Nothing but the lines from the start of the entries below through the line containing "output [31:0] out" should appear in the answer, copied exactly and free of pictures.

********

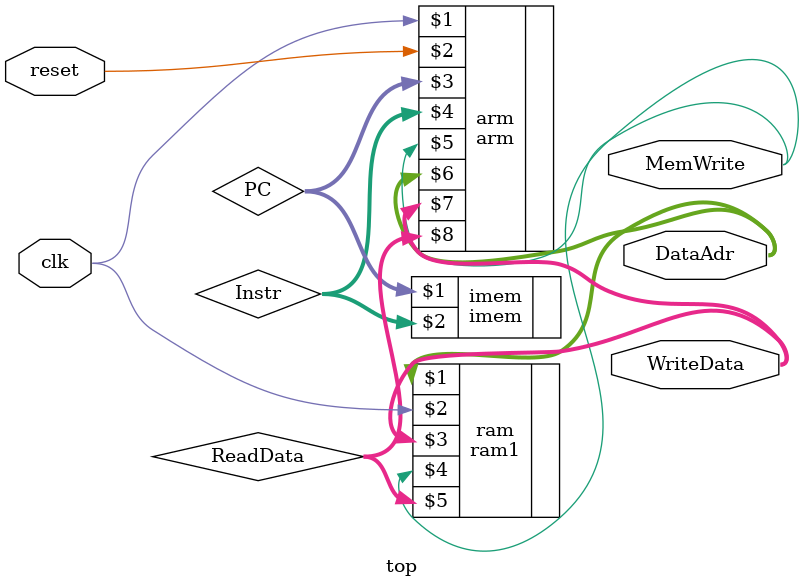
<source format=sv>
module top(input logic clk, reset,
output logic [7:0] WriteData, DataAdr,
output logic MemWrite);

	logic [31:0] PC, Instr,ReadData;
	logic wren;
	logic [7:0] data_wr,data, addr_wr, addr_arm;
	
	// instantiate processor and memories
	
	arm arm(clk, reset, PC, Instr, MemWrite, DataAdr,WriteData, ReadData);
	
	ram1 ram (DataAdr,clk,WriteData,MemWrite,ReadData );
	
	imem imem(PC, Instr);
	//dmem dmem(clk, MemWrite, DataAdr, WriteData, ReadData);
	
	//write_mem wmem (btn,wren, addr_wr,data_wr);
	
	//mux_21 mux_addr(addr_arm,addr_wr,sel,DataAdr);
	
endmodule
</source>
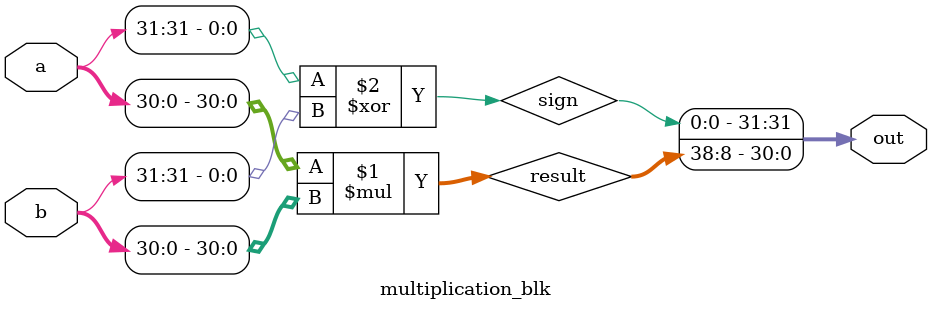
<source format=v>
`timescale 1ns / 1ps

module multiplication_blk(
    input [31:0] a,
    input [31:0] b,
    output [31:0] out
    );
    wire [61:0] result;
    wire sign;
    assign result  = a[30:0] * b[30:0];
    assign sign = a[31] ^ b[31];
    assign out = {sign, result[38:8]};
endmodule

</source>
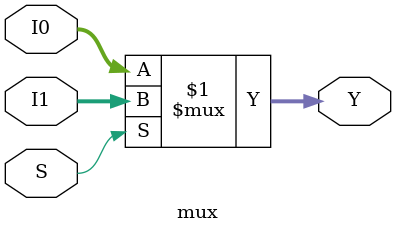
<source format=v>
module mux(
    input  [3:0] I0, I1,
    input        S,
    output [3:0] Y
);
    assign Y = (S) ? I1 : I0;
endmodule

</source>
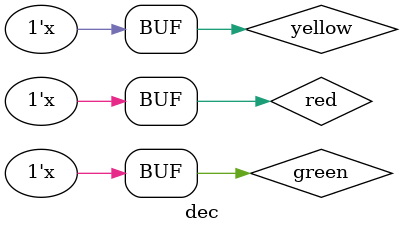
<source format=sv>
module dec
  #(m = 32)
    (
     //clock and reset
     //control slave
     //memory slave
     //external ports
     );

    typedef enum         logic [1:0] {RED, YELLOW, BLINK, GREEN} FSMStates;

    logic                run;
    logic [1:0]          divider;
    logic [1:0]          state;
    logic [31:0]         greenSaved;
    logic [31:0]         greenCount;    

    // we don't enable counters, if color is green
    always_comb begin
        enacnt = ((cntdiv == divisor) && !(colors == 3'b001));
    end

    always_ff @ (posedge clk or negedge clrn) begin
        if (!clrn) begin
            colors <= 3'b001;
            state <= GREEN;
            greenCount <= 32'd0;
        end else begin
            if (~run) begin
                colors <= 3'b001;
                state <= GREEN;
            end
				
            if (train) begin
                colors <= 3'b100;
                state <= RED;
                greenSaved <= divisor;
                greenCount <= divisor;
            end else begin
                case (state)
                  RED: begin
                      colors <= 3'b100;
                      if (enacnt) begin
                          state <= state + 1'b1;
                          greenSaved <= divisor;
                      end
                  end
                  YELLOW: begin
                      colors <= 3'b010;
                      if (enacnt) begin
                          state <= state + 1'b1;
                      end
                  end
                  BLINK: begin
                      if (enacnt) begin
                          state <= state + 1'b1;
                      end
                      if (greenSaved[0] == 0) begin
                          colors <= 3'b011;
                      end else begin
                          greenCount <= greenCount - 1'b1;
                          if (greenCount == 32'd0) begin
                              colors[1] <= ~colors[1];
                              greenCount <= greenSaved;
                          end
                      end
                  end
                  GREEN: begin
                      if (enacnt) begin
                          state <= state + 1'b1;
                      end
                      colors <= 3'b001;
                  end
                  default: colors <= 3'b100;
                endcase
            end
        end
    end
    assign contr = state;

    assign red = colors[2];
    assign yellow = colors[1];
    assign green = colors[0];

    periodram   b2v_inst3
      (
       .clock(clk),
       .data (ram_wrdata),
       .wraddress (ram_addr),
       .wren (ram_wr),
       .rdaddress({divider,contr}),
       .q(divisor)
       );

endmodule


</source>
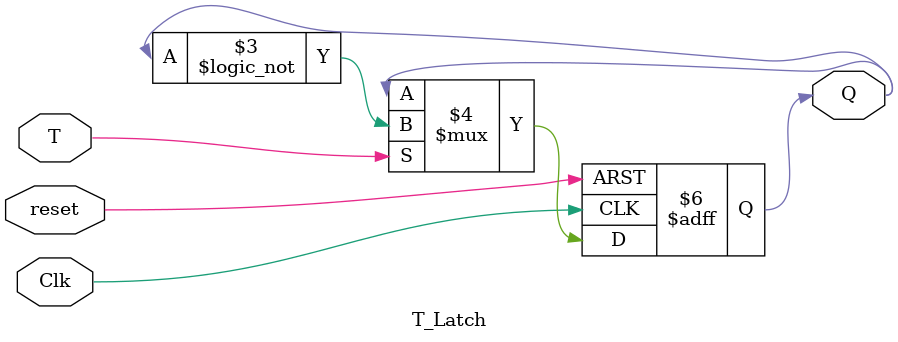
<source format=v>
`define BLANK 7'b1111111
`define ZERO 7'b1000000
`define ONE 7'b1111001
`define TWO 7'b0100100
`define THREE 7'b0110000
`define FOUR 7'b0011001
`define FIVE 7'b0010010
`define SIX 7'b0000010
`define SEVEN 7'b1111000
`define EIGHT 7'b0000000
`define NINE 7'b0010000

module Lab41 (SW, LEDR, LEDG, HEX0, HEX1, HEX2, KEY);
input [17:0]SW;
output [17:0]LEDR;
output [7:0]LEDG;
output [6:0]HEX0;
output [6:0]HEX1;
output [6:0]HEX2;
input [3:0]KEY;
integer Count;
wire[7:0]w;

assign LEDR = SW;
assign LEDG = w;

//These are the eight T latches for the eight bit counter
T_Latch Latch1(SW[1], KEY[0], w[0], SW[0]);
T_Latch Latch2((SW[1] & w[0]), KEY[0], w[1], SW[0]);
T_Latch Latch3((SW[1] & w[0] & w[1]), KEY[0], w[2], SW[0]);
T_Latch Latch4((SW[1] & w[0] & w[1] & w[2]), KEY[0], w[3], SW[0]);
T_Latch Latch5((SW[1] & w[0] & w[1] & w[2] & w[3]), KEY[0], w[4], SW[0]);
T_Latch Latch6((SW[1] & w[0] & w[1] & w[2] & w[3] & w[4]), KEY[0], w[5], SW[0]);
T_Latch Latch7((SW[1] & w[0] & w[1] & w[2] & w[3] & w[4] & w[5]), KEY[0], w[6], SW[0]);
T_Latch Latch8((SW[1] & w[0] & w[1] & w[2] & w[3] & w[4] & w[5] & w[6]), KEY[0], w[7], SW[0]);

always @(w or SW[0]) begin
	Count = w;
	if (!SW[0]) // resets based on SW[0]
		Count = 0;
end

assign HEX0 = (Count % 10 == 0)?`ZERO: // 0
				  (Count % 10 == 1)?`ONE: // 1
				  (Count % 10 == 2)?`TWO: // 2
				  (Count % 10 == 3)?`THREE: // 3
				  (Count % 10 == 4)?`FOUR: // 4
				  (Count % 10 == 5)?`FIVE: // 5
				  (Count % 10 == 6)?`SIX: // 6
				  (Count % 10 == 7)?`SEVEN: // 7
				  (Count % 10 == 8)?`EIGHT: // 8
			     (Count % 10 == 9)?`NINE: // 9
				   `BLANK; // BLANK
					
assign HEX1 = ((Count % 100) / 10 == 0)?`ZERO: // 0
				  ((Count % 100) / 10 == 1)?`ONE: // 1
				  ((Count % 100) / 10 == 2)?`TWO: // 2
				  ((Count % 100) / 10 == 3)?`THREE: // 3
				  ((Count % 100) / 10 == 4)?`FOUR: // 4
				  ((Count % 100) / 10 == 5)?`FIVE: // 5
				  ((Count % 100) / 10 == 6)?`SIX: // 6
				  ((Count % 100) / 10 == 7)?`SEVEN: // 7
				  ((Count % 100) / 10 == 8)?`EIGHT: // 8
			     ((Count % 100) / 10 == 9)?`NINE: // 9
				   `BLANK; // BLANK
					
assign HEX2 = ((Count % 1000) / 100 == 0)?`ZERO: // 0
				  ((Count % 1000) / 100 == 1)?`ONE: // 1
				  ((Count % 1000) / 100 == 2)?`TWO: // 2
				  ((Count % 1000) / 100 == 3)?`THREE: // 3
				  ((Count % 1000) / 100 == 4)?`FOUR: // 4
				  ((Count % 1000) / 100 == 5)?`FIVE: // 5
				  ((Count % 1000) / 100 == 6)?`SIX: // 6
				  ((Count % 1000) / 100 == 7)?`SEVEN: // 7
				  ((Count % 1000) / 100 == 8)?`EIGHT: // 8
			     ((Count % 1000) / 100 == 9)?`NINE: // 9
				   `BLANK; // BLANK
endmodule

module T_Latch (T, Clk, Q, reset);
	input T, Clk, reset;
	output reg Q;
	always @ (posedge Clk or negedge reset) begin
		if (~reset) begin
			Q <= 0;
		end else if (T) begin
			Q <= !Q;
		end
	end
endmodule

</source>
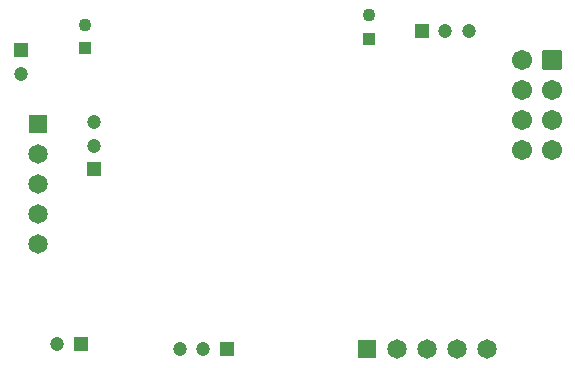
<source format=gbs>
G04 #@! TF.GenerationSoftware,KiCad,Pcbnew,8.0.7*
G04 #@! TF.CreationDate,2025-01-30T16:18:46+01:00*
G04 #@! TF.ProjectId,schematics,73636865-6d61-4746-9963-732e6b696361,rev?*
G04 #@! TF.SameCoordinates,Original*
G04 #@! TF.FileFunction,Soldermask,Bot*
G04 #@! TF.FilePolarity,Negative*
%FSLAX46Y46*%
G04 Gerber Fmt 4.6, Leading zero omitted, Abs format (unit mm)*
G04 Created by KiCad (PCBNEW 8.0.7) date 2025-01-30 16:18:46*
%MOMM*%
%LPD*%
G01*
G04 APERTURE LIST*
G04 Aperture macros list*
%AMRoundRect*
0 Rectangle with rounded corners*
0 $1 Rounding radius*
0 $2 $3 $4 $5 $6 $7 $8 $9 X,Y pos of 4 corners*
0 Add a 4 corners polygon primitive as box body*
4,1,4,$2,$3,$4,$5,$6,$7,$8,$9,$2,$3,0*
0 Add four circle primitives for the rounded corners*
1,1,$1+$1,$2,$3*
1,1,$1+$1,$4,$5*
1,1,$1+$1,$6,$7*
1,1,$1+$1,$8,$9*
0 Add four rect primitives between the rounded corners*
20,1,$1+$1,$2,$3,$4,$5,0*
20,1,$1+$1,$4,$5,$6,$7,0*
20,1,$1+$1,$6,$7,$8,$9,0*
20,1,$1+$1,$8,$9,$2,$3,0*%
G04 Aperture macros list end*
%ADD10R,1.100000X1.100000*%
%ADD11C,1.100000*%
%ADD12R,1.200000X1.200000*%
%ADD13C,1.200000*%
%ADD14RoundRect,0.102000X-0.750000X0.750000X-0.750000X-0.750000X0.750000X-0.750000X0.750000X0.750000X0*%
%ADD15C,1.704000*%
%ADD16R,1.650000X1.650000*%
%ADD17C,1.650000*%
G04 APERTURE END LIST*
D10*
X149500000Y-52210000D03*
D11*
X149500000Y-50210000D03*
D12*
X154000000Y-51500000D03*
D13*
X156000000Y-51500000D03*
X158000000Y-51500000D03*
D10*
X125500000Y-53000000D03*
D11*
X125500000Y-51000000D03*
D14*
X164990000Y-53990000D03*
D15*
X164990000Y-56530000D03*
X164990000Y-59070000D03*
X164990000Y-61610000D03*
X162450000Y-53990000D03*
X162450000Y-56530000D03*
X162450000Y-59070000D03*
X162450000Y-61610000D03*
D16*
X149380000Y-78500000D03*
D17*
X151920000Y-78500000D03*
X154460000Y-78500000D03*
X157000000Y-78500000D03*
X159540000Y-78500000D03*
D12*
X120050000Y-53150000D03*
D13*
X120050000Y-55150000D03*
D12*
X126250000Y-63250000D03*
D13*
X126250000Y-61250000D03*
X126250000Y-59250000D03*
D12*
X125150000Y-78000000D03*
D13*
X123150000Y-78000000D03*
D16*
X121500000Y-59420000D03*
D17*
X121500000Y-61960000D03*
X121500000Y-64500000D03*
X121500000Y-67040000D03*
X121500000Y-69580000D03*
D12*
X137500000Y-78500000D03*
D13*
X135500000Y-78500000D03*
X133500000Y-78500000D03*
M02*

</source>
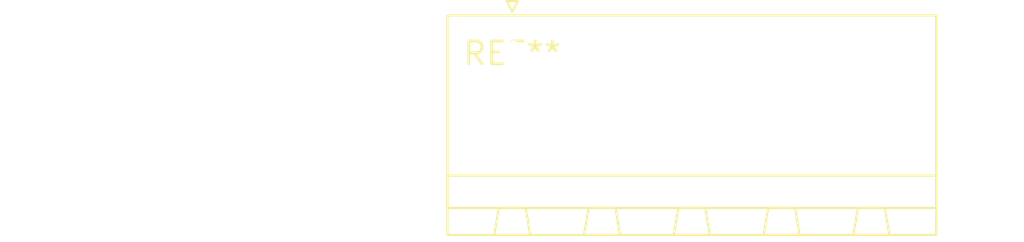
<source format=kicad_pcb>
(kicad_pcb (version 20240108) (generator pcbnew)

  (general
    (thickness 1.6)
  )

  (paper "A4")
  (layers
    (0 "F.Cu" signal)
    (31 "B.Cu" signal)
    (32 "B.Adhes" user "B.Adhesive")
    (33 "F.Adhes" user "F.Adhesive")
    (34 "B.Paste" user)
    (35 "F.Paste" user)
    (36 "B.SilkS" user "B.Silkscreen")
    (37 "F.SilkS" user "F.Silkscreen")
    (38 "B.Mask" user)
    (39 "F.Mask" user)
    (40 "Dwgs.User" user "User.Drawings")
    (41 "Cmts.User" user "User.Comments")
    (42 "Eco1.User" user "User.Eco1")
    (43 "Eco2.User" user "User.Eco2")
    (44 "Edge.Cuts" user)
    (45 "Margin" user)
    (46 "B.CrtYd" user "B.Courtyard")
    (47 "F.CrtYd" user "F.Courtyard")
    (48 "B.Fab" user)
    (49 "F.Fab" user)
    (50 "User.1" user)
    (51 "User.2" user)
    (52 "User.3" user)
    (53 "User.4" user)
    (54 "User.5" user)
    (55 "User.6" user)
    (56 "User.7" user)
    (57 "User.8" user)
    (58 "User.9" user)
  )

  (setup
    (pad_to_mask_clearance 0)
    (pcbplotparams
      (layerselection 0x00010fc_ffffffff)
      (plot_on_all_layers_selection 0x0000000_00000000)
      (disableapertmacros false)
      (usegerberextensions false)
      (usegerberattributes false)
      (usegerberadvancedattributes false)
      (creategerberjobfile false)
      (dashed_line_dash_ratio 12.000000)
      (dashed_line_gap_ratio 3.000000)
      (svgprecision 4)
      (plotframeref false)
      (viasonmask false)
      (mode 1)
      (useauxorigin false)
      (hpglpennumber 1)
      (hpglpenspeed 20)
      (hpglpendiameter 15.000000)
      (dxfpolygonmode false)
      (dxfimperialunits false)
      (dxfusepcbnewfont false)
      (psnegative false)
      (psa4output false)
      (plotreference false)
      (plotvalue false)
      (plotinvisibletext false)
      (sketchpadsonfab false)
      (subtractmaskfromsilk false)
      (outputformat 1)
      (mirror false)
      (drillshape 1)
      (scaleselection 1)
      (outputdirectory "")
    )
  )

  (net 0 "")

  (footprint "PhoenixContact_MSTBA_2,5_5-G_1x05_P5.00mm_Horizontal" (layer "F.Cu") (at 0 0))

)

</source>
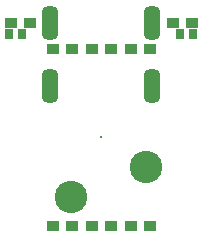
<source format=gts>
G04*
G04 #@! TF.GenerationSoftware,Altium Limited,Altium Designer,20.0.14 (345)*
G04*
G04 Layer_Color=8388736*
%FSLAX25Y25*%
%MOIN*%
G70*
G01*
G75*
%ADD16R,0.02800X0.03200*%
%ADD17R,0.03950X0.03753*%
G04:AMPARAMS|DCode=18|XSize=51.31mil|YSize=110.36mil|CornerRadius=14.83mil|HoleSize=0mil|Usage=FLASHONLY|Rotation=0.000|XOffset=0mil|YOffset=0mil|HoleType=Round|Shape=RoundedRectangle|*
%AMROUNDEDRECTD18*
21,1,0.05131,0.08071,0,0,0.0*
21,1,0.02165,0.11036,0,0,0.0*
1,1,0.02965,0.01083,-0.04035*
1,1,0.02965,-0.01083,-0.04035*
1,1,0.02965,-0.01083,0.04035*
1,1,0.02965,0.01083,0.04035*
%
%ADD18ROUNDEDRECTD18*%
%ADD19C,0.00800*%
%ADD20C,0.10800*%
D16*
X26300Y34300D02*
D03*
X30700D02*
D03*
X-26300D02*
D03*
X-30700D02*
D03*
D17*
X23850Y38000D02*
D03*
X30150D02*
D03*
X-30150D02*
D03*
X-23850D02*
D03*
X-16150Y-29500D02*
D03*
X-9850D02*
D03*
X9850D02*
D03*
X16150D02*
D03*
X-3150D02*
D03*
X3150D02*
D03*
X9850Y29500D02*
D03*
X16150D02*
D03*
X-3150D02*
D03*
X3150D02*
D03*
X-16150D02*
D03*
X-9850D02*
D03*
D18*
X17008Y17126D02*
D03*
X-17008Y38228D02*
D03*
Y17126D02*
D03*
X17008Y38228D02*
D03*
D19*
X0Y0D02*
D03*
D20*
X-10000Y-20000D02*
D03*
X15000Y-10000D02*
D03*
M02*

</source>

********

§ **SOLUTION TO THIS TASK**:
<source format=sv>
module top(input logic clk, reset,
output logic [7:0] WriteData, DataAdr,
output logic MemWrite);

	logic [31:0] PC, Instr,ReadData;
	logic wren;
	logic [7:0] data_wr,data, addr_wr, addr_arm;
	
	// instantiate processor and memories
	
	arm arm(clk, reset, PC, Instr, MemWrite, DataAdr,WriteData, ReadData);
	
	ram1 ram (DataAdr,clk,WriteData,MemWrite,ReadData );
	
	imem imem(PC, Instr);
	//dmem dmem(clk, MemWrite, DataAdr, WriteData, ReadData);
	
	//write_mem wmem (btn,wren, addr_wr,data_wr);
	
	//mux_21 mux_addr(addr_arm,addr_wr,sel,DataAdr);
	
endmodule
</source>
<source format=v>
`timescale 1ns / 1ps

module multiplication_blk(
    input [31:0] a,
    input [31:0] b,
    output [31:0] out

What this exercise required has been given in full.